May 2019
tl;dr: Pruning filters instead of sparsely pruning weight for efficient inference.
Overall impression
This is one of the first paper in model pruning (with ~400 citation as of 05/21/2019, and ~800 as of 05/17/2020).
Key ideas
 Magnitude based pruning with L1 norm (the authors commented that L2 norm yields similar results).
 Conventional pruning leads to irregular sparsity in pruned network, and requires sparse conv libraries and special hardwares.
 Pruning parameters does not necessarily reduce the computation time since the majority of the parameters removed are from the fully connected layers where the computation cost is low. (FC layer in VGG16 occupy 90% of parameters but less than 1% of the computation).
 Reducing FLOPs does not necessarily reduce energy cost. 1 access to memory actually is ~1000 more energy consuming than ADD. (source). 16 FP Mult takes 1/4 of energy of 32 FP Mult.
 The paper proposes to prune multiple filters at once and retrain once. (as opposed to conventional pruning of one filter at a time and retrain after pruning each filter).

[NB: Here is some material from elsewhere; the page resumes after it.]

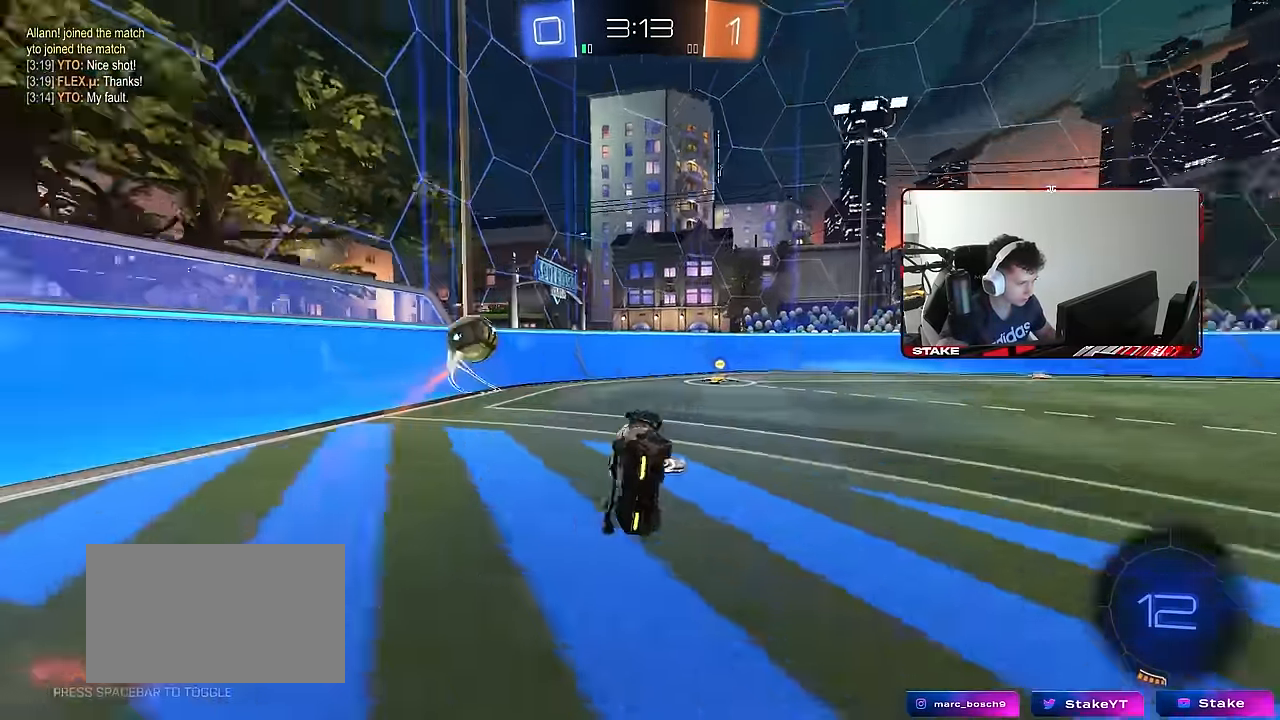
{"keys": ["w"], "mouse": [], "mouse_move": "still", "events": [[67, "s", "up"], [67, "shift", "up"], [167, "space", "up"], [200, "d", "up"], [300, "w", "down"]]}
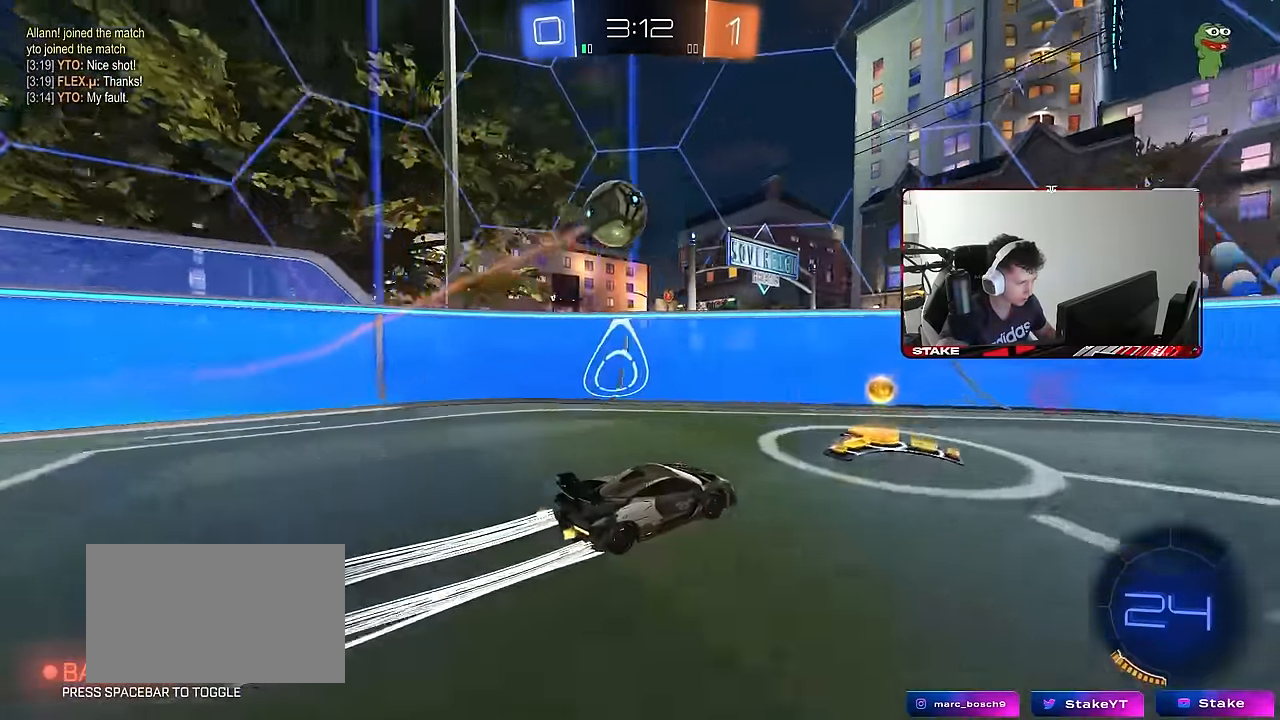
{"keys": ["a", "s"], "mouse": [], "mouse_move": "still", "events": [[33, "a", "down"], [183, "a", "up"], [367, "w", "up"], [400, "s", "down"], [450, "a", "down"]]}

 Pruning based on weights is data free, whereas pruning based on activation map needs test images.
 Pruning m filters reduces $m/n_{i+1}$ of the computation cost for both layer i and i+1. Because it not only removed the filters i+1 but also feature map, which is the input of the i+1 layer.
Technical details

Each filter is $n_i$ filters, thus of size $n_i \times k \times k$, where $n_i$ is the channel of input data. L1 ranking score is $s_j = \sum_{l=1}^{n_i} \sum_{k \times k} 
K_l 
$. The smaller the score, the less important the filter is. 
 No noticeable difference in L1 or L2 norm in pruning filters, as important filters tend to have large values in both measures.
 Retrain: for pruningresilient layers, pruning away large number of filters and retrain once yields good results.
Notes
 A filter and a 2D kernel are two diff concepts. One filter can contain num_channel 2D kernels.
 Parameters and computation are not necessarily correlated.
 Pruning filters will leads to computation cost savings in two nearby layers.